Moreover, the UK's entry into the CPTPP could foster economic growth by increasing output in sectors where it has a comparative advantage. This expansion allows for greater economies of scale and productivity improvements in these sectors, potentially leading to higher national income levels and increased consumption possibilities.

Benefits to China from joining CPTPP

By gaining access to a larger market, China would enhance its export potential, potentially increasing net exports (X-M) and boosting aggregate demand (AD). An increase in AD from AD0 to AD1 could raise real national income from Y0 to Y1, thus promoting higher economic growth. Additionally, as firms expand output to meet greater demand, employment opportunities may increase, thereby reducing unemployment levels.

China also benefits from joining the CPTPP as it seeks to diversify its trading partners. The recent US-China trade war has dampened China’s trade prospects with the United States, historically one of its largest trading partners. By participating in the CPTPP, China can potentially offset some of the trade losses with the US, expanding its exports within the Asia-Pacific region. Furthermore, China’s balance of trade could improve if exports rise relative to imports, thereby generating a current account surplus that strengthens its economic resilience and stability.

Who will likely benefit more?

While both the UK and China stand to gain, the extent of benefits largely depends on each country’s current economic context and trade needs. For the UK, joining the CPTPP offers a timely opportunity to compensate for lost trade with the EU, which previously accounted for a significant portion of its imports and exports.

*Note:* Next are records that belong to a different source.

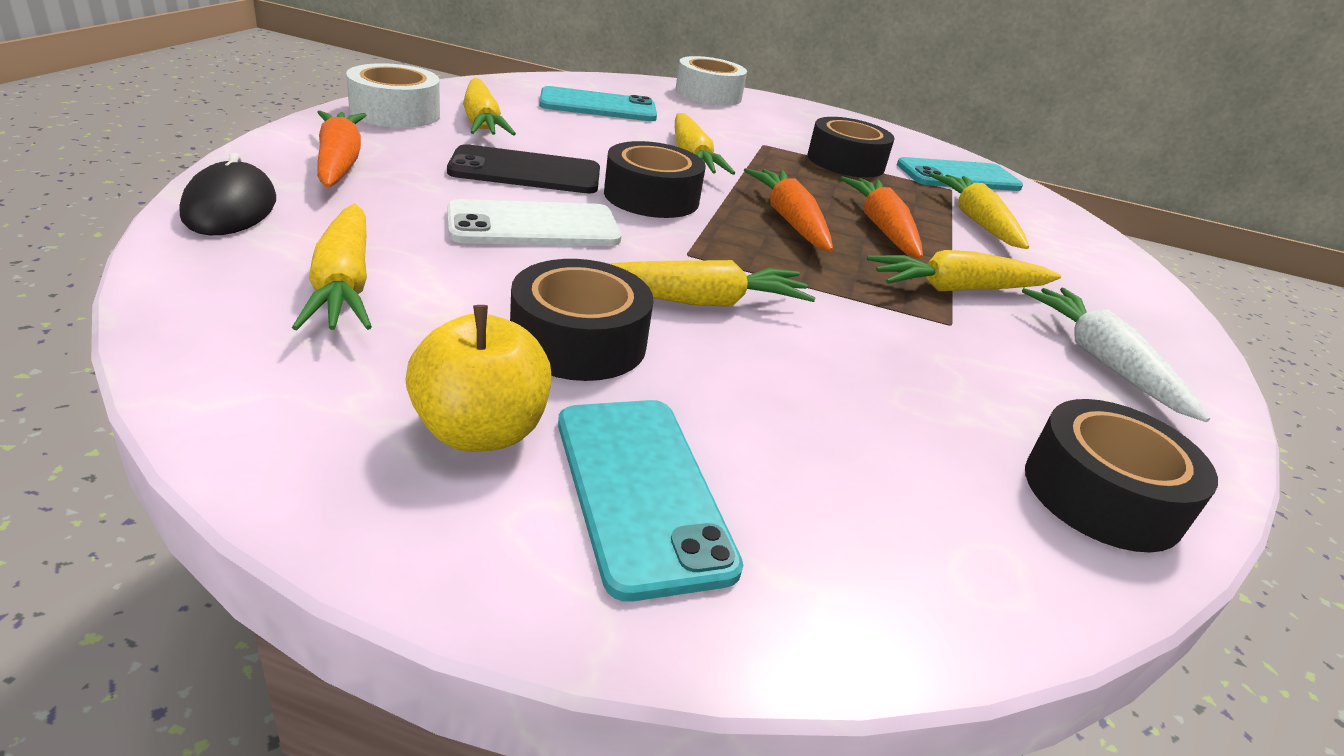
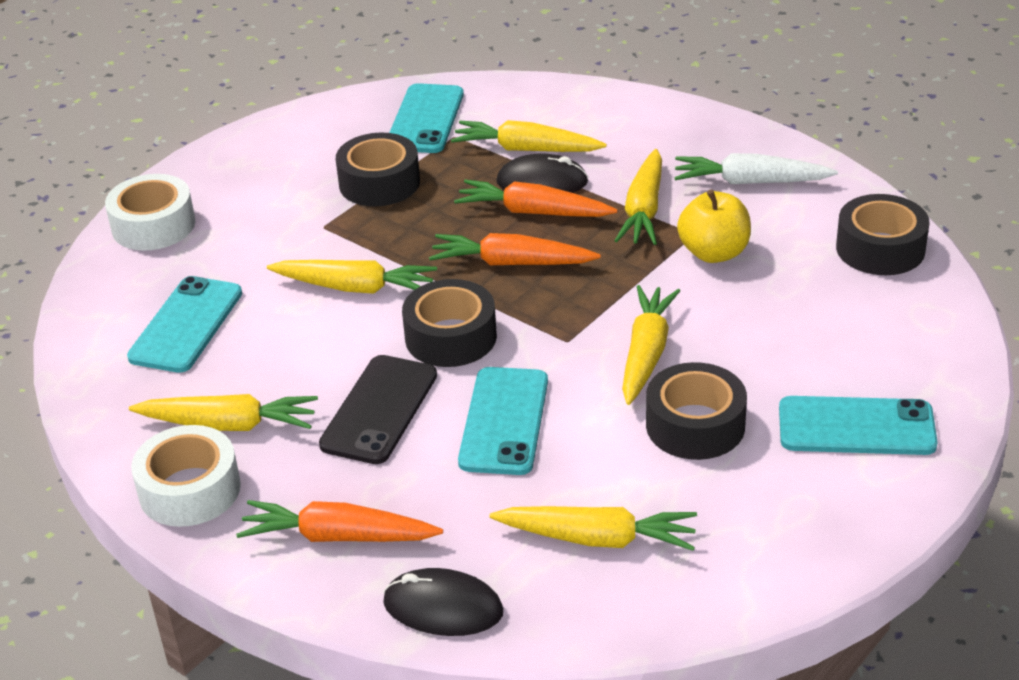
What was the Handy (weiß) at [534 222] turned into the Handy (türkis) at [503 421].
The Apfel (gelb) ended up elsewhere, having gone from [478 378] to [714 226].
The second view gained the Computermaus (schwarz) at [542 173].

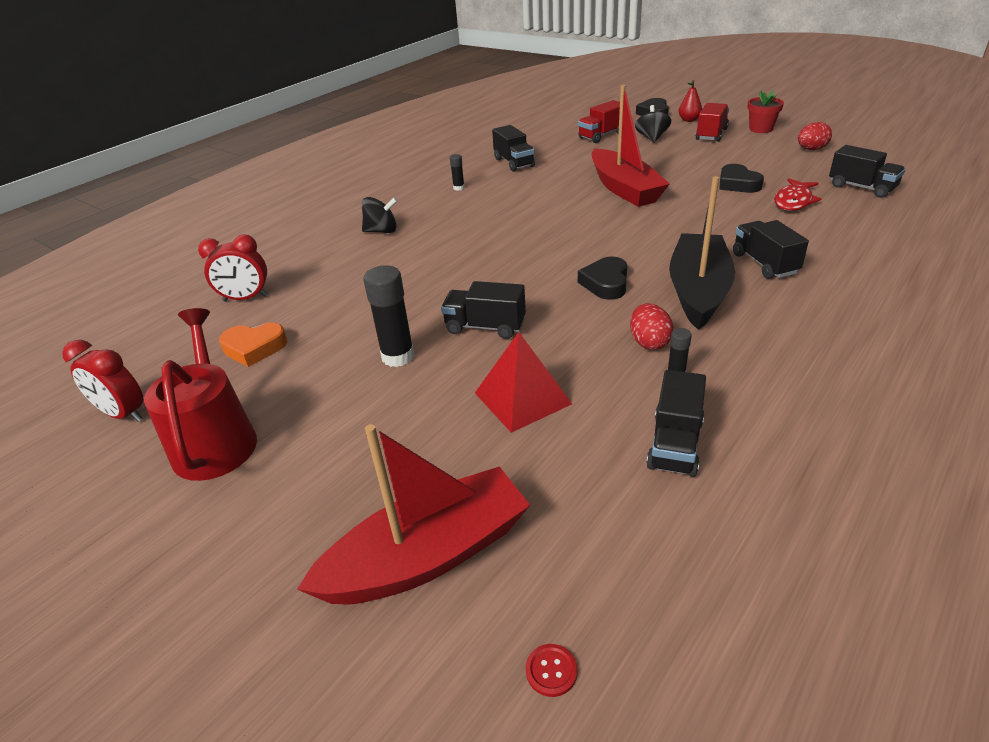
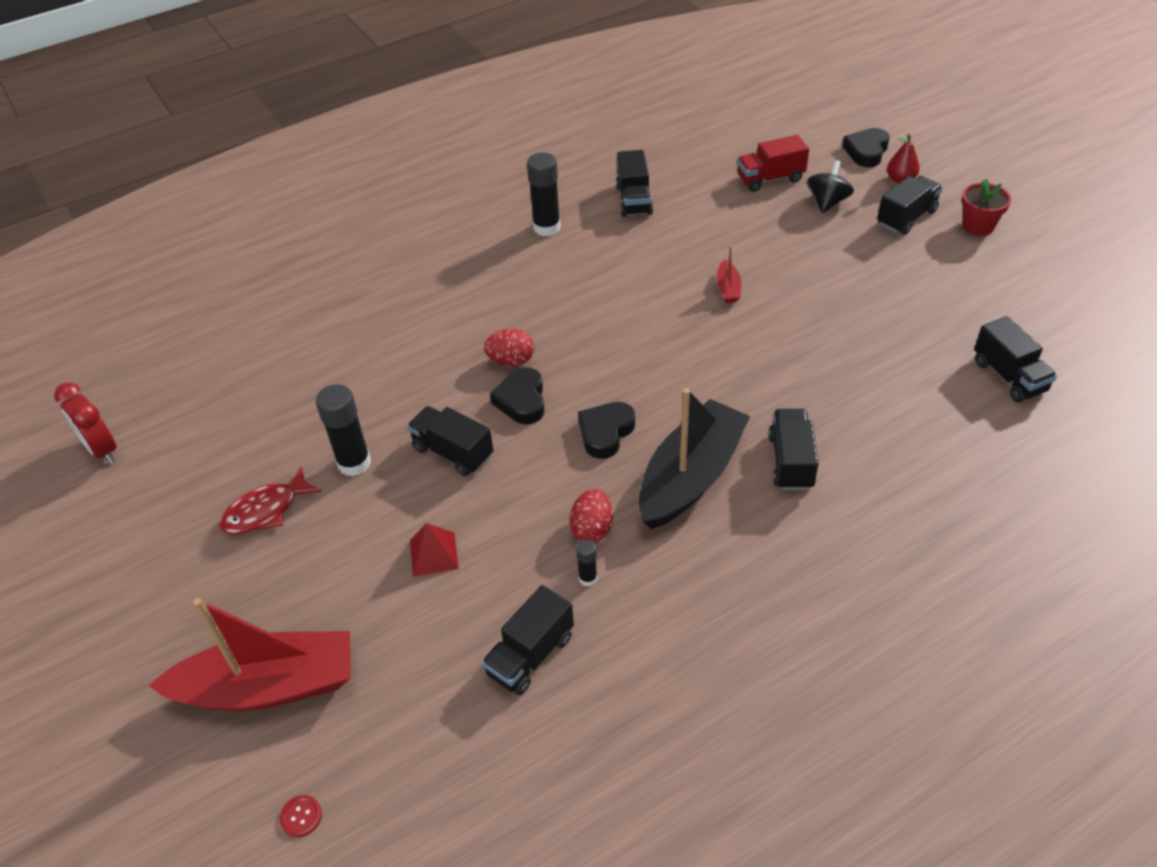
The size of the Boot (rot) at [631 146] changed by a factor of 0.41.
What was the Lastwagen (rot) at [712 122] turned into the Lastwagen (schwarz) at [910 205].
The Ei (rot) ended up elsewhere, having gone from [815 136] to [509 347].
The size of the Klebestift (schwarz) at [457 172] changed by a factor of 1.98.
The Herz (schwarz) ended up elsewhere, having gone from [741 178] to [517 396].
The Fisch (rot) ended up elsewhere, having gone from [797 194] to [270 500].
The second view lost the Kreisel (schwarz) at [380 215].
The second view lost the Wecker (rot) at [233 268].
The second view lost the Gießkanne (rot) at [200 394].
The second view lost the Herz (orange) at [253 345].
The size of the Pyramide (rot) at [523 382] changed by a factor of 0.64.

In this light, the UK’s participation in the CPTPP could offset some of the adverse effects of Brexit, providing an alternative market for UK goods and services, especially in sectors where the UK is competitive. 

For China, joining the CPTPP presents a means to mitigate the impact of the US-China trade war. However, as China already has substantial trade relationships with many CPTPP countries through bilateral agreements or regional frameworks, the marginal benefit of CPTPP membership might be less pronounced. 

The relative benefits for each country may also hinge on the share of trade in GDP. Trade forms a higher percentage of the UK’s GDP compared to China’s, indicating that changes in trade volumes might have a larger proportional impact on the UK economy. Consequently, an increase in CPTPP-related trade may contribute more to the UK’s economic growth on a relative basis.